Nous intervenons parfois auprès de leurs clients, comme récemment à Rennes, et nous organisons également des événements auxquels nous invitons, par exemple, des banquiers privés et des professionnels du droit. l

 

En soutien du programme Maisons des familles

Primonial REIM soutient la fondation Apprentis d’Auteuil depuis 2014. Ce partenariat historique prend sa source dans le souhait de Primonial REIM d’inscrire très tôt son métier de gérant immobilier en rapport avec des enjeux sociétaux et les valeurs qu’elle entend promouvoir, notamment dans le domaine de la santé et l’éducation à travers sa SCPI Primovie. Ce mécénat se traduit sous forme de dons financiers, fléchés en fonction des besoins d’Apprentis d’Auteuil. Depuis près de trois ans, Primonial REIM soutient ainsi le programme Maisons des Familles. L’objectif est de contribuer à travers le financement de ce programme, au développement de lieux d’accueil, générateurs de lien social pour les familles en difficulté. 

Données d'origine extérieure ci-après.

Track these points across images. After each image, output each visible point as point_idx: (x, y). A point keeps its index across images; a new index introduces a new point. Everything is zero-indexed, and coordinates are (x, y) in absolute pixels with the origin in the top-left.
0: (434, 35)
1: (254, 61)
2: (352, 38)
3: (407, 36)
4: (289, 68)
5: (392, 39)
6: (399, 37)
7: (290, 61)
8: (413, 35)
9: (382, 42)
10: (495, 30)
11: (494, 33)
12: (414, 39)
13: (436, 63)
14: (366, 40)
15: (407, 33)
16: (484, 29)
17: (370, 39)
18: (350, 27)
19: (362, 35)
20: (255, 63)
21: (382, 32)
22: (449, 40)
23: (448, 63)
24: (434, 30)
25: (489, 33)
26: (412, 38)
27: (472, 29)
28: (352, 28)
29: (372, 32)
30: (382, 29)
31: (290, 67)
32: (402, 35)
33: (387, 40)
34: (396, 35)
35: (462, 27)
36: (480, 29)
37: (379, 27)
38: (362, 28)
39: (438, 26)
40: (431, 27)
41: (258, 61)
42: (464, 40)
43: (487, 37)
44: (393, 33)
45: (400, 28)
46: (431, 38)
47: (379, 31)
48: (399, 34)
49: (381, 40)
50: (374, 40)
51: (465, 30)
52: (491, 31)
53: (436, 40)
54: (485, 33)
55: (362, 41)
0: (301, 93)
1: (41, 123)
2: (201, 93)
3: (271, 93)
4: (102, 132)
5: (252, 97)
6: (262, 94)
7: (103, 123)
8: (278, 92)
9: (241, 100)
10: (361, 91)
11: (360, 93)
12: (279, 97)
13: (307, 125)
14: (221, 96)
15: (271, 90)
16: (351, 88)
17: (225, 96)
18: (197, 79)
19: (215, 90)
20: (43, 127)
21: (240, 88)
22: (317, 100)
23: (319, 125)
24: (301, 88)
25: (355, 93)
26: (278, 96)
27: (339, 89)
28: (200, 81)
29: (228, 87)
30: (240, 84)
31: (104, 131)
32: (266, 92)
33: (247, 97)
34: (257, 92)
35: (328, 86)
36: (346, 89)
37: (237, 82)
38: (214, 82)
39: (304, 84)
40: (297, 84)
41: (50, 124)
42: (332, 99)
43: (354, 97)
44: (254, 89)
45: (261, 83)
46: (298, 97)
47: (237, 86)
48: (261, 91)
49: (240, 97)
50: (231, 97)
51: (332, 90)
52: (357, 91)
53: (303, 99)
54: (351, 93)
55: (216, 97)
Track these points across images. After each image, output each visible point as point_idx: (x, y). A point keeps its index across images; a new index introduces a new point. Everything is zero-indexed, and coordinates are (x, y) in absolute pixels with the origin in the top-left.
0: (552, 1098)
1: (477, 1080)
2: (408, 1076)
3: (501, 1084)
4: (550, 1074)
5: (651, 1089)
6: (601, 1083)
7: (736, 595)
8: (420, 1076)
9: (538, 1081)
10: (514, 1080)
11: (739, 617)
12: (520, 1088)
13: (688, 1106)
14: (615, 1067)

Au-delà d’un soutien financier, les équipes de Primonial REIM s’engagent et s’impliquent dans plusieurs actions caritatives pour les Apprentis d’Auteuil :

- un Charity Day annuel qui consiste en une journée d’action dans une Maison d’enfants à caractère social spécialisée dans l’accueil temporaire d’enfants en difficulté (travaux de peinture des bâtiments, désherbage, jeux éducatifs avec les enfants…) ;

- le concours challenge connecté annuel « Je marche pour Apprentis d’Auteuil » au profit des Maisons des familles.

- et la participation au dîner de gala annuel au siège de la fondation pour un moment de partage notamment avec les autres partenaires et les bénévoles.

Stéphanie Lacroix, directrice générale de Primonial REIM, déclare : « Nous sommes fiers à travers notre soutien à Apprentis d’Auteuil de contribuer, aux côtés des autres donateurs, à améliorer le cadre de vie des enfants et des familles ».